== What to produce ==
From the line containing "right hip: (14, 407)" to the line containing "left hip: (48, 223)" in the entries below, reproduce every line exactly, ends included. Nothing else belongs in the copy, and no pictures.

== Supplied information ==

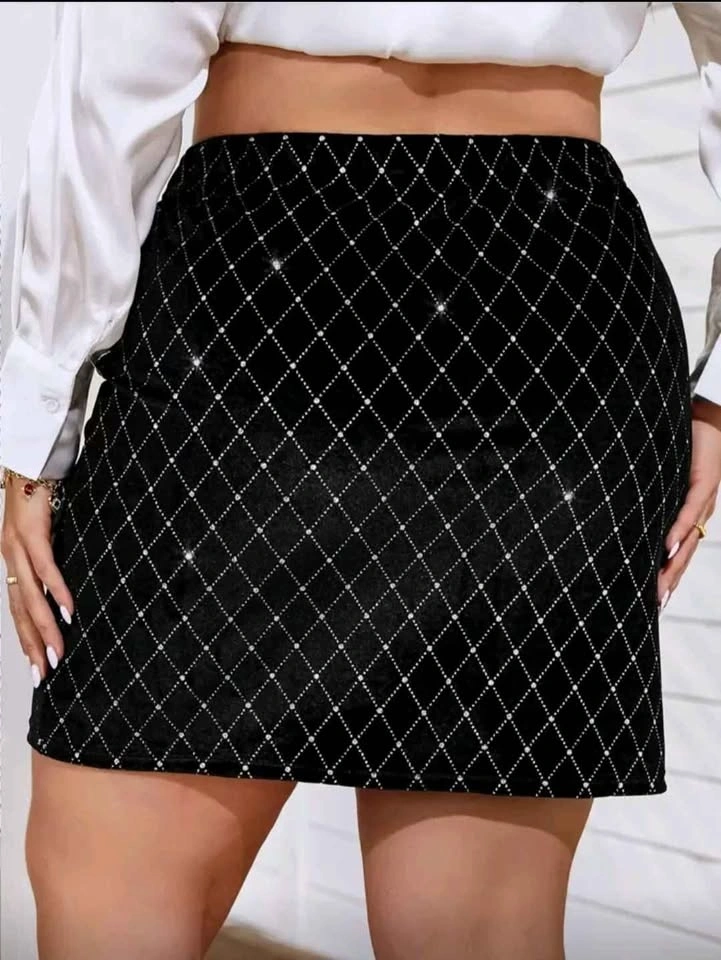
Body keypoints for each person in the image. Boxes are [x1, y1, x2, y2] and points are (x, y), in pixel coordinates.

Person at [1, 2, 720, 958]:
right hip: (515, 307)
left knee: (119, 899)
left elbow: (111, 81)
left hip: (279, 289)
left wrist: (42, 414)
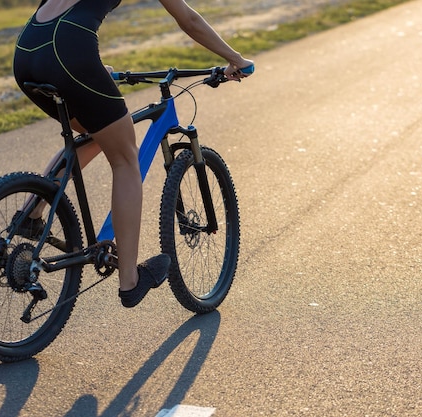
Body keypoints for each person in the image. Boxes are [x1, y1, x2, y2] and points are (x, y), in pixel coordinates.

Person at [13, 0, 253, 308]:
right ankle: (130, 280)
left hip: (29, 51)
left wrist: (90, 66)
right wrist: (235, 59)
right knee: (126, 157)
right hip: (69, 50)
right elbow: (189, 20)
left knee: (97, 133)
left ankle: (30, 214)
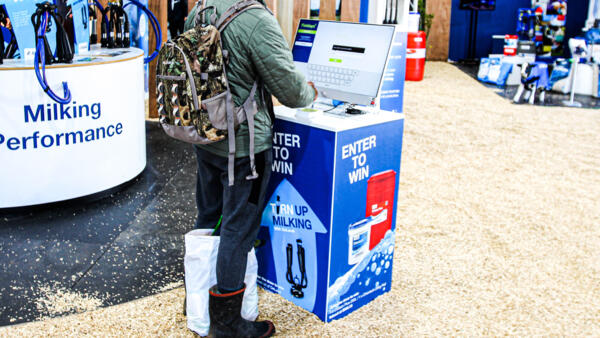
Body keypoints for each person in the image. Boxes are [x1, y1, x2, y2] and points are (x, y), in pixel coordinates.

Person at [184, 0, 318, 337]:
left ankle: (198, 302)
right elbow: (291, 91)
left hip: (206, 137)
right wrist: (311, 91)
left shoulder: (200, 10)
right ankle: (226, 323)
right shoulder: (257, 21)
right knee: (237, 230)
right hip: (244, 149)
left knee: (208, 217)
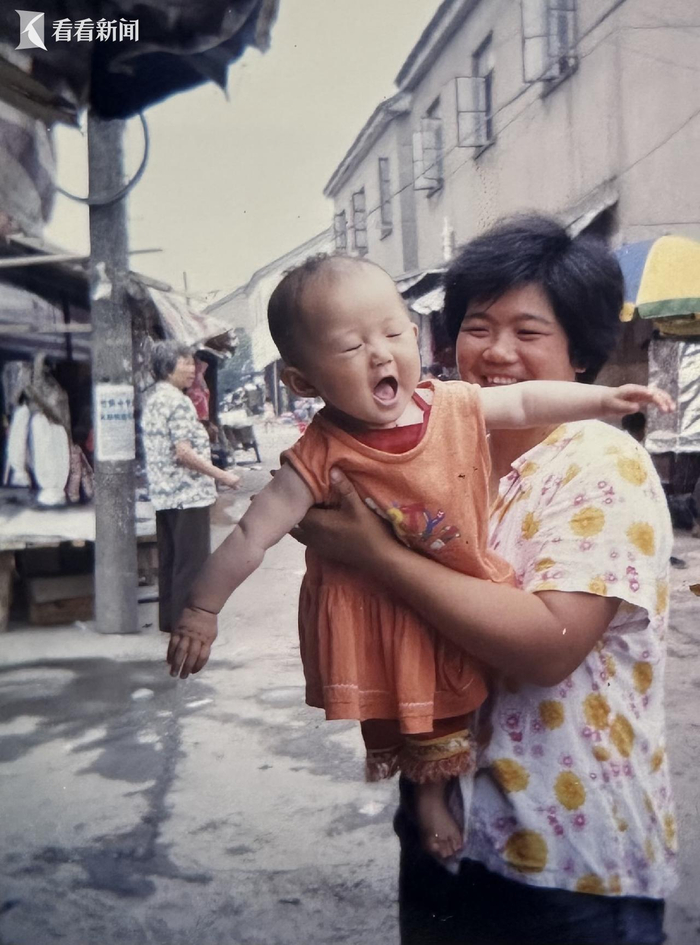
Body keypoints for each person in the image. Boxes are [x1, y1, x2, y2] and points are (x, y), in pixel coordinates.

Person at [165, 253, 671, 863]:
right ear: (303, 381)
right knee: (407, 695)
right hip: (432, 740)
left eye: (393, 333)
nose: (381, 355)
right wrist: (201, 608)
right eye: (478, 329)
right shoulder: (321, 454)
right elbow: (251, 535)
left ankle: (432, 796)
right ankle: (428, 797)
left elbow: (529, 403)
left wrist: (602, 401)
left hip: (566, 852)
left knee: (432, 689)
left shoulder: (479, 420)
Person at [286, 218, 678, 945]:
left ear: (580, 353)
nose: (496, 352)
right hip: (448, 829)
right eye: (478, 325)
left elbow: (546, 646)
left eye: (528, 331)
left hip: (564, 861)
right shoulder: (442, 445)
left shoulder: (597, 460)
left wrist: (378, 555)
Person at [141, 341, 240, 635]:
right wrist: (222, 475)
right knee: (191, 564)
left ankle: (170, 620)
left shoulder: (153, 398)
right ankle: (187, 627)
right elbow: (182, 453)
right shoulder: (177, 401)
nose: (192, 370)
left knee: (172, 560)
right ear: (167, 367)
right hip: (188, 494)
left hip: (165, 494)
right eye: (185, 363)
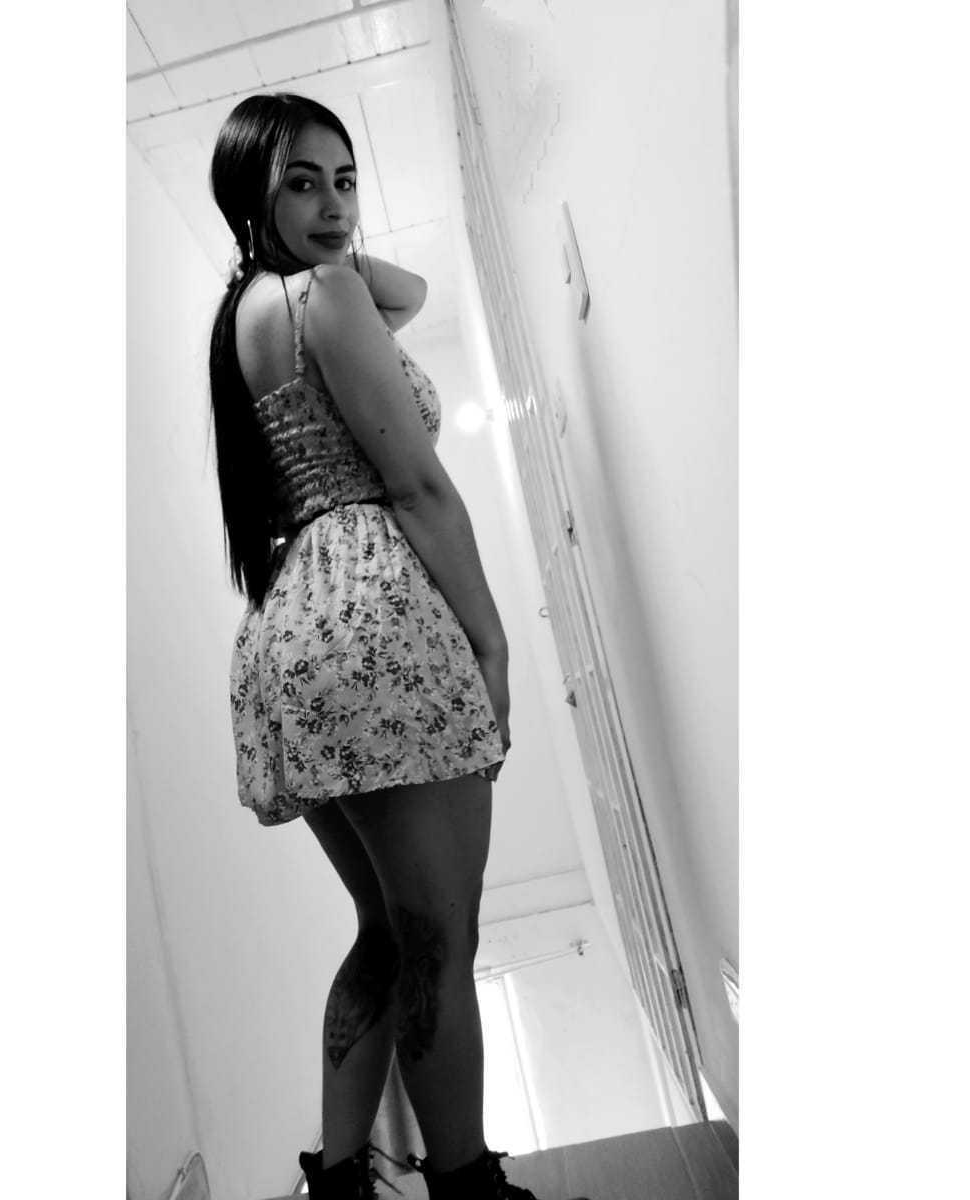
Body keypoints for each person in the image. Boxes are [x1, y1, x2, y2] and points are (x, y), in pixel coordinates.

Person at [206, 94, 562, 1200]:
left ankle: (338, 1181)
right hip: (377, 623)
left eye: (345, 179)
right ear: (250, 193)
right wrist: (492, 646)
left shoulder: (252, 311)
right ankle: (464, 1188)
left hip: (294, 631)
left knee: (387, 933)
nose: (333, 205)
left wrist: (324, 238)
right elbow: (417, 487)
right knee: (440, 937)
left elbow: (403, 293)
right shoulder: (324, 296)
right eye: (301, 182)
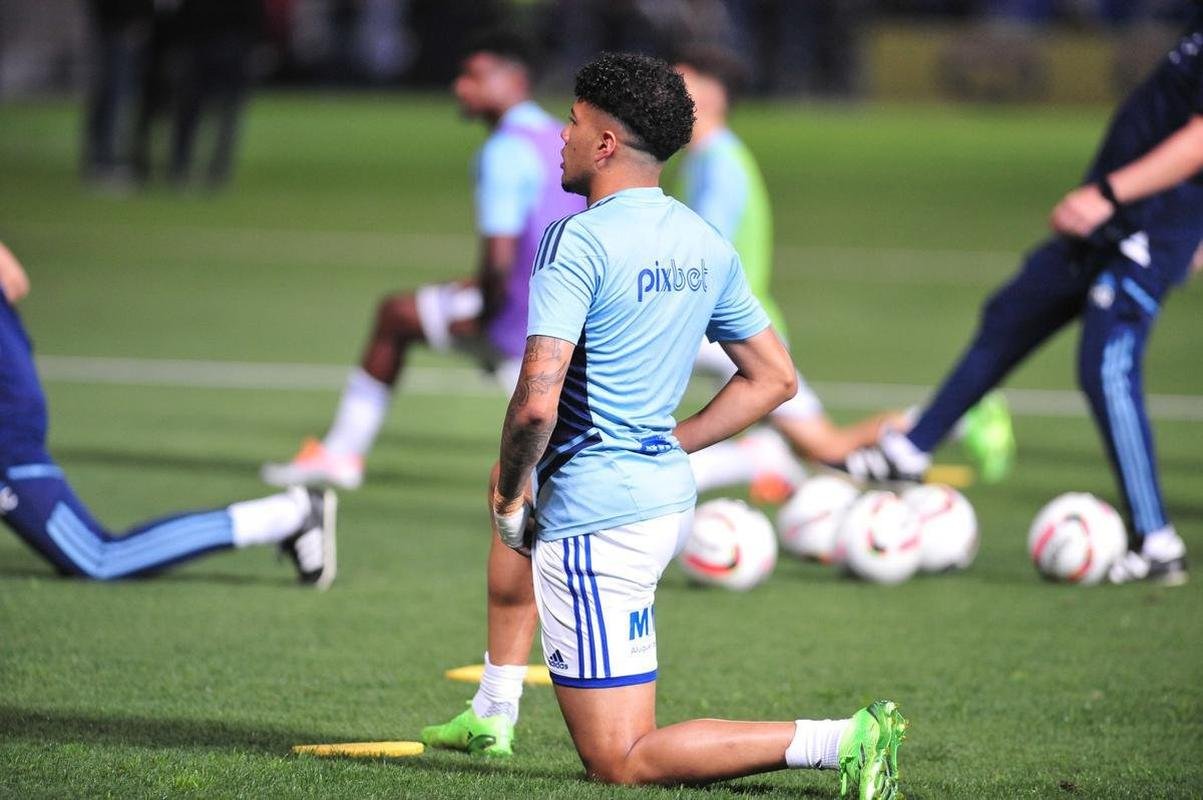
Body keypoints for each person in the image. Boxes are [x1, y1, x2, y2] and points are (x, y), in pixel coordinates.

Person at [428, 52, 906, 796]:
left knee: (620, 759)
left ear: (607, 145)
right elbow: (773, 378)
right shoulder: (701, 241)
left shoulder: (576, 242)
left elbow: (533, 403)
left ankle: (840, 739)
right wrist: (669, 441)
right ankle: (492, 707)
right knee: (512, 480)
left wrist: (515, 499)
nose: (561, 137)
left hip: (597, 519)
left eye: (574, 123)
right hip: (658, 501)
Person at [837, 9, 1203, 586]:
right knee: (1014, 309)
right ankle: (913, 449)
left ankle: (1156, 541)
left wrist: (1110, 193)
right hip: (1118, 216)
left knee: (1105, 366)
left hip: (1148, 223)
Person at [262, 30, 586, 490]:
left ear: (514, 81)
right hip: (569, 312)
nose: (461, 87)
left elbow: (499, 260)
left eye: (474, 76)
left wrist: (487, 317)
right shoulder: (562, 137)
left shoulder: (503, 151)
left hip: (519, 318)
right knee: (401, 314)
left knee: (394, 317)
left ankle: (341, 455)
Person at [0, 242, 336, 587]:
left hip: (7, 431)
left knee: (99, 557)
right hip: (14, 407)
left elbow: (11, 278)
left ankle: (286, 515)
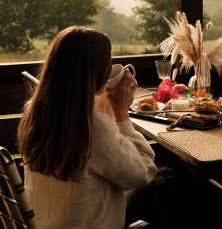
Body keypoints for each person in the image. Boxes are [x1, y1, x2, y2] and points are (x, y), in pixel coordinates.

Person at [18, 26, 157, 229]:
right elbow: (144, 171)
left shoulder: (34, 113)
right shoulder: (92, 126)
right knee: (160, 187)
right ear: (95, 71)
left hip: (48, 223)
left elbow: (101, 155)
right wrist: (122, 112)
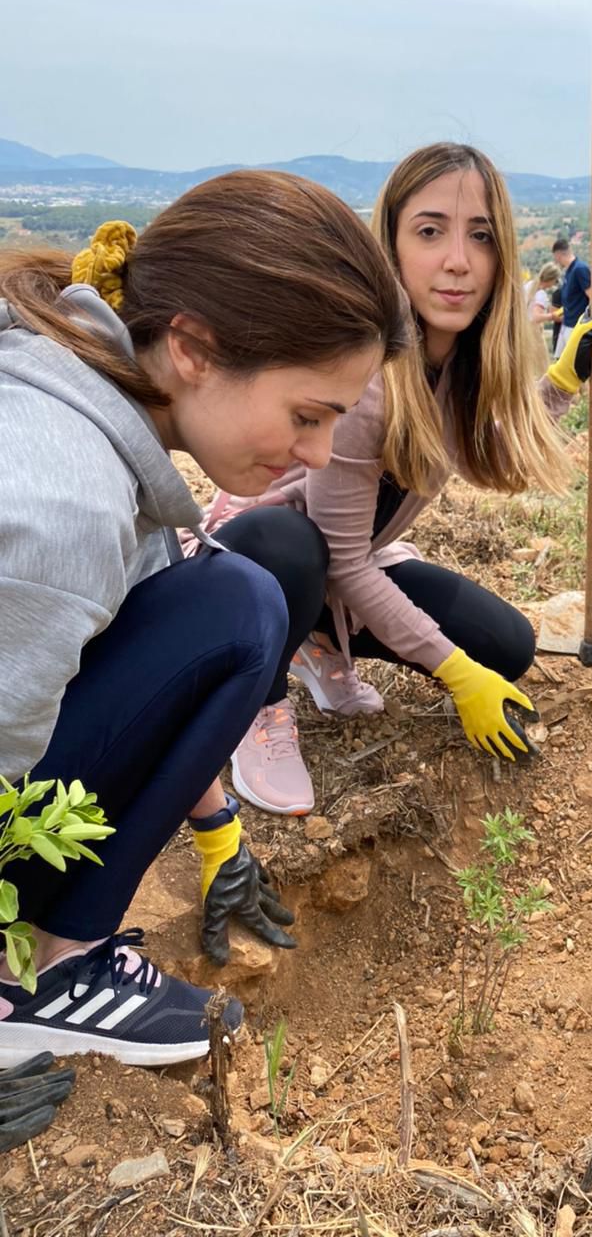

== Response area ==
right hip: (14, 407)
left elbow: (11, 278)
left ankle: (286, 515)
Body keypoints for each person in the image. Boxes are [x1, y1, x2, y2] and points are (x, y), in pixel coordinates.

Person at [18, 26, 157, 229]:
right elbow: (144, 171)
left shoulder: (34, 113)
right shoulder: (92, 126)
right knee: (160, 187)
right ear: (95, 71)
left hip: (48, 223)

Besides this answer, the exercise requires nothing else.